Founder of the Center for Native Peoples and the Environment, and a member of the Potawatomi Nation — one of the Indigenous Anishinaabe peoples of the Great Lakes region of Canada and America, Kimmerer writes that in the Potawatomi language, serviceberries are called Bozakmin. “Min” is the root word for “berry,” she writes — but also, crucially, for “gift.”
For Kimmerer, the message of this Indigenous wisdom, then, is that nature offers us an abundance of “earthly gifts” to be thankful for and share, rather than natural resources to be exploited in an extractive economy.
Drawing on the principles of biomimicry (which seeks to imitate nature in the design of products, systems, and policies) plus ecological economics (which considers how economies could look if they were values-driven and emulated the systems of the natural world), Kimmerer asks: What might a “Serviceberry economy” look like?
According to Kimmerer, the serviceberry offers a model of the gift economy — a system based not on selling goods and services, but rather on freely sharing them, focusing on cultivating community rather than lining our pockets with coins.
“This pail of Juneberries,” writes Kimmerer, “represents hundreds of gift exchanges,” from the fallen leaves that nourish the soil, to the bird that eats the berries and scatters the seeds.

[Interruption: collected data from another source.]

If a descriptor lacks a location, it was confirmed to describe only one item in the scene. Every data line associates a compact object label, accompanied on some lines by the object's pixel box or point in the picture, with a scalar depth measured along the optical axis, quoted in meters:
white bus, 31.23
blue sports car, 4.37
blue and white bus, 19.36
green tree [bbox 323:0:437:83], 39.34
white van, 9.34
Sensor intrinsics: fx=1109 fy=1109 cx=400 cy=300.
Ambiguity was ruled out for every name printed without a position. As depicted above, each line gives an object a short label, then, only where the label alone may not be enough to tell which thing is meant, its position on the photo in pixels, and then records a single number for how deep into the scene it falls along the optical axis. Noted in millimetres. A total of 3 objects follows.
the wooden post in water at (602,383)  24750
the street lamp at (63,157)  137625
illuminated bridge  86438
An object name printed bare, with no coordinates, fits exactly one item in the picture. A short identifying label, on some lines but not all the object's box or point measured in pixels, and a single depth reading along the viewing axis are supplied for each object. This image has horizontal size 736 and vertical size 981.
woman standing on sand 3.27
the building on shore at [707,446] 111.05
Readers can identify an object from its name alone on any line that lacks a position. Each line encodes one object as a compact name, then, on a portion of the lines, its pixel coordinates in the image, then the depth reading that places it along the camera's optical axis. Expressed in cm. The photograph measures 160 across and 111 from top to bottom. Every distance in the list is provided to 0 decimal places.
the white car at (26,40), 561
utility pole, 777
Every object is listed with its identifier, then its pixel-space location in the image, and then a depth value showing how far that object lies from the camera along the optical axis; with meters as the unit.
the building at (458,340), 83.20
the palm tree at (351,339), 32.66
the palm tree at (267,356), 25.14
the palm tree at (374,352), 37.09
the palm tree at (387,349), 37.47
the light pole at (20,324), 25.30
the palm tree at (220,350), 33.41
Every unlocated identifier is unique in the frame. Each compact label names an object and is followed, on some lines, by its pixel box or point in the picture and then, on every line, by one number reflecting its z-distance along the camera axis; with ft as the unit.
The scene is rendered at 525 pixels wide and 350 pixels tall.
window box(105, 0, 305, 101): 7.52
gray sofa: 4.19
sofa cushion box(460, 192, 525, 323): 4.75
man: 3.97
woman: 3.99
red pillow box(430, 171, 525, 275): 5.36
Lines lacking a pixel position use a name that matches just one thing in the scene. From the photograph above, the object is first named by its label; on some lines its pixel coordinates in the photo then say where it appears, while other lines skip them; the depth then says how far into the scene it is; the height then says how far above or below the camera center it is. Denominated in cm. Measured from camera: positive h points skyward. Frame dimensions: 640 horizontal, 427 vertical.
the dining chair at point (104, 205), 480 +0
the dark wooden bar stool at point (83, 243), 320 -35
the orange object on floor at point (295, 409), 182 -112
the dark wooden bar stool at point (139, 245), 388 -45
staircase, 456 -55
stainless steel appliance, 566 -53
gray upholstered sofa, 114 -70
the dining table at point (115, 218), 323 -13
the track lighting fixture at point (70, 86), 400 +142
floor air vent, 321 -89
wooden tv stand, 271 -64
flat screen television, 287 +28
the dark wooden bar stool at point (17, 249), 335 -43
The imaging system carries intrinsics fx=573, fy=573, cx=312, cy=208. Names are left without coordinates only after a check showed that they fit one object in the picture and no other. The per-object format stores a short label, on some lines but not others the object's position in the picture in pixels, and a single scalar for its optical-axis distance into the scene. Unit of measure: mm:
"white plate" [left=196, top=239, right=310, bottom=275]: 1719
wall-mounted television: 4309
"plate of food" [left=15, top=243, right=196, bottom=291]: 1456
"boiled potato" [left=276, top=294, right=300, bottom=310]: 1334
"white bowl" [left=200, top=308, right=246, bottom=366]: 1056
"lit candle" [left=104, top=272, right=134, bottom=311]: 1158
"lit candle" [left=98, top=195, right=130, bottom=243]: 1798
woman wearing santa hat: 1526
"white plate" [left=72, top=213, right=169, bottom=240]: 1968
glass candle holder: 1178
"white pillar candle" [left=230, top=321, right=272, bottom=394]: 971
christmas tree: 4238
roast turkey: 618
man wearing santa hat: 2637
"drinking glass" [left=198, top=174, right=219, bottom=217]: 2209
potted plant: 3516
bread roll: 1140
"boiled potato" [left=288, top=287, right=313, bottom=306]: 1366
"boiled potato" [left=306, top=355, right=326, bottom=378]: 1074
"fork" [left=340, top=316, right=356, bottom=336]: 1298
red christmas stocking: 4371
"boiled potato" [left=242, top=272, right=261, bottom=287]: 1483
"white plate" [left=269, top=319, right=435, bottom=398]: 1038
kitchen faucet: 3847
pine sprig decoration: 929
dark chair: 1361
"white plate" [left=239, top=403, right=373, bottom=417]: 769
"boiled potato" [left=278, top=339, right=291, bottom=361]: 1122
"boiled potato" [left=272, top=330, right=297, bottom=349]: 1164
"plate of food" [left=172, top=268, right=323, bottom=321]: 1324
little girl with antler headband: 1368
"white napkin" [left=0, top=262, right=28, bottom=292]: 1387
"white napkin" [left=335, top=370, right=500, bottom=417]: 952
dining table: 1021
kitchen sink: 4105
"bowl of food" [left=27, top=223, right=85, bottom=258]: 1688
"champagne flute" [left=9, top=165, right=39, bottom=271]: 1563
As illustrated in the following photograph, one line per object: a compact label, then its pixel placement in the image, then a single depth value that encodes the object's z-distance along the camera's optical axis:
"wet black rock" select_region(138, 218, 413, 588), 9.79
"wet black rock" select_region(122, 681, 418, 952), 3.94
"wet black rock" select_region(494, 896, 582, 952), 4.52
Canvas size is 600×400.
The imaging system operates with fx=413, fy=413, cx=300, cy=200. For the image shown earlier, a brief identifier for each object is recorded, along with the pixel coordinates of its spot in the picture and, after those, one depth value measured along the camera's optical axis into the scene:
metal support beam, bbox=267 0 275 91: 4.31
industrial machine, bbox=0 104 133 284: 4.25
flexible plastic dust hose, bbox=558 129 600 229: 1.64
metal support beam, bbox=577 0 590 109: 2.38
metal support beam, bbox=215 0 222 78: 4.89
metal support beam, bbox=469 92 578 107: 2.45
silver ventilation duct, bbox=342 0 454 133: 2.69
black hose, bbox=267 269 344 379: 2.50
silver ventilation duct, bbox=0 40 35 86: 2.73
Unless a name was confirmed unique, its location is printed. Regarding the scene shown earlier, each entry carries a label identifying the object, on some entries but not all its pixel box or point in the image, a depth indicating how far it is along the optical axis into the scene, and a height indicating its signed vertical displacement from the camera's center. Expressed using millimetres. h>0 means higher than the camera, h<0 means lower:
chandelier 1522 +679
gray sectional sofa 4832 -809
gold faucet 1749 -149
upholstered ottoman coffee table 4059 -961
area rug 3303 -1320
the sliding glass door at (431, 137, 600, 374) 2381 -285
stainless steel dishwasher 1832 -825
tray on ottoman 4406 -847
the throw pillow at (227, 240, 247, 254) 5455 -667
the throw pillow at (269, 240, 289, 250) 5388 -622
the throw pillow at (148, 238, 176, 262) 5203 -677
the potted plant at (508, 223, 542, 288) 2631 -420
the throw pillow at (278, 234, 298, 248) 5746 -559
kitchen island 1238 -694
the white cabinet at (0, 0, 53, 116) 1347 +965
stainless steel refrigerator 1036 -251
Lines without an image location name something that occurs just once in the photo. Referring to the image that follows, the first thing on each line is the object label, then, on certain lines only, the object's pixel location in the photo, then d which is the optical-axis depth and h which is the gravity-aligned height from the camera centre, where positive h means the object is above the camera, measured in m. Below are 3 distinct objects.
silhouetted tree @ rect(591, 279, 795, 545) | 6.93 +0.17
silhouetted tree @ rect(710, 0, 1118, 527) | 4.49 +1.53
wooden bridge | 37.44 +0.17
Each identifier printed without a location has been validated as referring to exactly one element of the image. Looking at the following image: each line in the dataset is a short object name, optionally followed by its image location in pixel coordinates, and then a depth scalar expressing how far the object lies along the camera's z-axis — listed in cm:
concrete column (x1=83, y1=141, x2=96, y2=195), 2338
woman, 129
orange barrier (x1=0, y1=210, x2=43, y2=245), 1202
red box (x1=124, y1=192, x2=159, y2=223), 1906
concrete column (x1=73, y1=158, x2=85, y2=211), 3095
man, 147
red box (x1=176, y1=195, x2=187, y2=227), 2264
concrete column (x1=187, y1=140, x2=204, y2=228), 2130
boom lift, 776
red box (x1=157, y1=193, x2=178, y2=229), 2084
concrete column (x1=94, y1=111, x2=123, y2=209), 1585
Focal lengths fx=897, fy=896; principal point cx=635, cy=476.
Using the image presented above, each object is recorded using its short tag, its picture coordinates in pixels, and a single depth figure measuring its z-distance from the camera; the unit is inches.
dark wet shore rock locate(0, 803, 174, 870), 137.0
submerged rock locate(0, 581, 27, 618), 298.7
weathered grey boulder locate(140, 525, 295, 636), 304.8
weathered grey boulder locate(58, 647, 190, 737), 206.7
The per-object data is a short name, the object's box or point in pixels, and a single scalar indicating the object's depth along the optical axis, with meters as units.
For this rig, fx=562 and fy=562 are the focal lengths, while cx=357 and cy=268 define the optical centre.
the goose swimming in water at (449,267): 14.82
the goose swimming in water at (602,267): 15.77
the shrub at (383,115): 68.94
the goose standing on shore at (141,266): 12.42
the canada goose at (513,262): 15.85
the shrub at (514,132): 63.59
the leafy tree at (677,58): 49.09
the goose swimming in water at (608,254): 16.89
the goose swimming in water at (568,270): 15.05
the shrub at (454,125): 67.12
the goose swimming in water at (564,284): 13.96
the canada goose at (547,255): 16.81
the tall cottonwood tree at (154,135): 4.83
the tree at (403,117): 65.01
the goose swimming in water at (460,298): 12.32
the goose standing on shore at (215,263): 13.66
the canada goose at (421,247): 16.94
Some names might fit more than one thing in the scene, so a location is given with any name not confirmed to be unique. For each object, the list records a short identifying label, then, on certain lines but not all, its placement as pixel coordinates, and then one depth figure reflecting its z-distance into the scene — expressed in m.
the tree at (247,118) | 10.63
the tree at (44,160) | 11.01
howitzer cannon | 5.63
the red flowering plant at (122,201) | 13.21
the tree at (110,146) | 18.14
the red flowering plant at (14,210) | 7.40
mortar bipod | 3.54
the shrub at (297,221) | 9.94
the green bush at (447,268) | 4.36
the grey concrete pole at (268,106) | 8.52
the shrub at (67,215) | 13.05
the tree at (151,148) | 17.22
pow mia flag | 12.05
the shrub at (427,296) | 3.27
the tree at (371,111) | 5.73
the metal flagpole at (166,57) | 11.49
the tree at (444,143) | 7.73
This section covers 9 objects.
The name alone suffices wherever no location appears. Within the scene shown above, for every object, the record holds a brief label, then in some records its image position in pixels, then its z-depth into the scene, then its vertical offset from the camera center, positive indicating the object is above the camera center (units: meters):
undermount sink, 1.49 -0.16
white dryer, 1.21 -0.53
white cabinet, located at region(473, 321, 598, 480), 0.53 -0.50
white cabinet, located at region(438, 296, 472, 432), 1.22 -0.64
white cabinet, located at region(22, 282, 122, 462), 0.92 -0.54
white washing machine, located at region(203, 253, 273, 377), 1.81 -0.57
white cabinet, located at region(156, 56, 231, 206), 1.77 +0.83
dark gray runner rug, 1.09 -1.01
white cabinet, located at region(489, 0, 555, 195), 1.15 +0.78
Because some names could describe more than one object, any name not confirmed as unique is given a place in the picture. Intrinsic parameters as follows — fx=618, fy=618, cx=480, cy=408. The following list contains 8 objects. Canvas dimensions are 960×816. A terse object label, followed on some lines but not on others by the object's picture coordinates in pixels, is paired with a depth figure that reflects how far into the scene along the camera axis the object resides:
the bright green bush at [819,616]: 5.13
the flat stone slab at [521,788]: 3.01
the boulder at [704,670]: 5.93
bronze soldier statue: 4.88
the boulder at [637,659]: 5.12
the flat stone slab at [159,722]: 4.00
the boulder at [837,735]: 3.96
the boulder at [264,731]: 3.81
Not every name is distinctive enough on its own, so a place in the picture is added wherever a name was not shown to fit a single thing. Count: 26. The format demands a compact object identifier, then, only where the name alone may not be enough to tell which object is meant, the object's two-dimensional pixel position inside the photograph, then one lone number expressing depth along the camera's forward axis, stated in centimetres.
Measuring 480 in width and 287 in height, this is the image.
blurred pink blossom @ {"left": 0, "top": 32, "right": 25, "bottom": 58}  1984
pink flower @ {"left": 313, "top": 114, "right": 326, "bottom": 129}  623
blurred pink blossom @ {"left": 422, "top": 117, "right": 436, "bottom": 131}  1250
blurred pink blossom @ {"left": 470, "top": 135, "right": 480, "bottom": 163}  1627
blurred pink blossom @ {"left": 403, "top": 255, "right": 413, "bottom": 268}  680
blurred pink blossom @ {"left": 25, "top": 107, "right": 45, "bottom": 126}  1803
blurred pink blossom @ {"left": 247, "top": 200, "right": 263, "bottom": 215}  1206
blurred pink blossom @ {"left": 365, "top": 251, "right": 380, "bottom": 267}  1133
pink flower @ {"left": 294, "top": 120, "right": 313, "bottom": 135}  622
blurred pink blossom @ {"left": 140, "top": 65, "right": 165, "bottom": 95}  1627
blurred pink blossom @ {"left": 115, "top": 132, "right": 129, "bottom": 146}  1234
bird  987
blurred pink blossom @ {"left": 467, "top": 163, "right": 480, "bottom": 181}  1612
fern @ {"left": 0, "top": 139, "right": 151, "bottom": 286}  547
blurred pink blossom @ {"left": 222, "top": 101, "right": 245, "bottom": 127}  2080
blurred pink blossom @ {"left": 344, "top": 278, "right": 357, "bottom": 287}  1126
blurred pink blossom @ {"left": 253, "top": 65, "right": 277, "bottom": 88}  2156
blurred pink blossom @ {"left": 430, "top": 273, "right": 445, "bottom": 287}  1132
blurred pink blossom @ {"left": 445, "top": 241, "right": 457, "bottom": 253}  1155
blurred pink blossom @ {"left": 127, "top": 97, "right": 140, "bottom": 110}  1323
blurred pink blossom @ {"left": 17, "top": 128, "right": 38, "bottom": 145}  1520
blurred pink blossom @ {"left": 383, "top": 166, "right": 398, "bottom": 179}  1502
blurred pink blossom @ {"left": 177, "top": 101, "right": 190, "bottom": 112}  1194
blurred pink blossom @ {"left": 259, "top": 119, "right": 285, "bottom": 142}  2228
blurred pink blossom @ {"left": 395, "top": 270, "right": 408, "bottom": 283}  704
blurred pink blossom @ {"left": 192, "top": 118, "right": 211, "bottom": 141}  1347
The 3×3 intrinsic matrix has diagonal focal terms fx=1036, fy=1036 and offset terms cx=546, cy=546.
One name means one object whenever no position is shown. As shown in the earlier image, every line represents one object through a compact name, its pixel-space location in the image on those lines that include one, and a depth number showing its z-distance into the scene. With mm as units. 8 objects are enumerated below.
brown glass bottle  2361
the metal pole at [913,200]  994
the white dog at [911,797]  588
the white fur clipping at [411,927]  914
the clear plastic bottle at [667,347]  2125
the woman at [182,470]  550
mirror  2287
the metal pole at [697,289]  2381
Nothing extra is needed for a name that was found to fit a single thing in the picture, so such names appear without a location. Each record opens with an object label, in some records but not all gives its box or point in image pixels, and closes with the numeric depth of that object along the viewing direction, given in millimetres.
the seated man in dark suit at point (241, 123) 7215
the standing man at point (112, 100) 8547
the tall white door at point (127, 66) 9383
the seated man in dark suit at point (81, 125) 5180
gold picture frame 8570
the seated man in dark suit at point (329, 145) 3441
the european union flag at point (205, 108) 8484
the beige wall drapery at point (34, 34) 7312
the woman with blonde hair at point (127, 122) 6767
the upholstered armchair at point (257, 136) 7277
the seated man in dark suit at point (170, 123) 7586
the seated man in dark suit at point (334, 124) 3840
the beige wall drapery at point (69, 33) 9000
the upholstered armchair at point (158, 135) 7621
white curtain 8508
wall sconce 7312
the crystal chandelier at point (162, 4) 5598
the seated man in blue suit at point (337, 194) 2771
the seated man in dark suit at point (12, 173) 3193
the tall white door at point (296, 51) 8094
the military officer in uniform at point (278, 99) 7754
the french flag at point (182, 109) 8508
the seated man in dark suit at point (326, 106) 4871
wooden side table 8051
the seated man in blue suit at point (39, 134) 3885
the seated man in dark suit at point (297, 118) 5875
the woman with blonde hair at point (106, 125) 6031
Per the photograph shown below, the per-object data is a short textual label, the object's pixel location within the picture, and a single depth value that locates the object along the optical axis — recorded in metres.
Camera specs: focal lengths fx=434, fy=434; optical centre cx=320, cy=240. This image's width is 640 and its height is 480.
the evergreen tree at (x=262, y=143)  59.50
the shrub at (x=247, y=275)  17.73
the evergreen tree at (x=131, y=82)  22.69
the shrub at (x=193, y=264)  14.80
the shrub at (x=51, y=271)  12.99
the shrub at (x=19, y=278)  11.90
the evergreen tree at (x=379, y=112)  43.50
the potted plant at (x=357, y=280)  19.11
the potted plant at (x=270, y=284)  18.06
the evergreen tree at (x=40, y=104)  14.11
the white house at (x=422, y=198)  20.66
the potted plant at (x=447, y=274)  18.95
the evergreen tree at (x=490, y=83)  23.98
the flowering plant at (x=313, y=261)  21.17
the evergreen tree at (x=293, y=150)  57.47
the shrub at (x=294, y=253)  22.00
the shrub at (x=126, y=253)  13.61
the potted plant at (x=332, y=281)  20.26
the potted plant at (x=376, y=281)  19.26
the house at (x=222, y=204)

Indeed, it is only by sharing its berries that the tree can live on.
In Potawatomi folklore, Kimmerer tells us there is a creature called Windigo — a monster defined by greed. To defeat greed, she shares the Indigenous wisdom of the Honourable Harvest. These ancient teachings show us how to respectfully take from the land, including principles such as caring, sharing, and thankfulness.
Inspired, too, by ecopsychology (which focuses on the relationship between humans, nature, and wellbeing), Kimmerer suggests gratitude could be instrumental in solving climate change, which stems from us taking more than we need. If thankfulness and reciprocity were rooted into our economic and cultural systems, how might this transform our lives and our world?
When we hoard and compete, we create scarcity, but when we share, we create abundance. “I want to see emerging gift economies nurtured,” writes Kimmerer, who lists free libraries, volunteering, and free farm stands as examples.
Although this is a small book — and beautifully illustrated by award-winning artist, John Burgoyne — it holds within it big ideas. Blending environmental philosophy with regenerative economics, Kimmerer shares her vision of an economic system shaped by the serviceberry, prompting us to ask: What am I grateful for, and what can I give?
The Serviceberry: An Economy of Gifts and Abundance (Allen Lane, 2024) by Robin Wall Kimmerer. Reviewed by R.B.L. Robinson.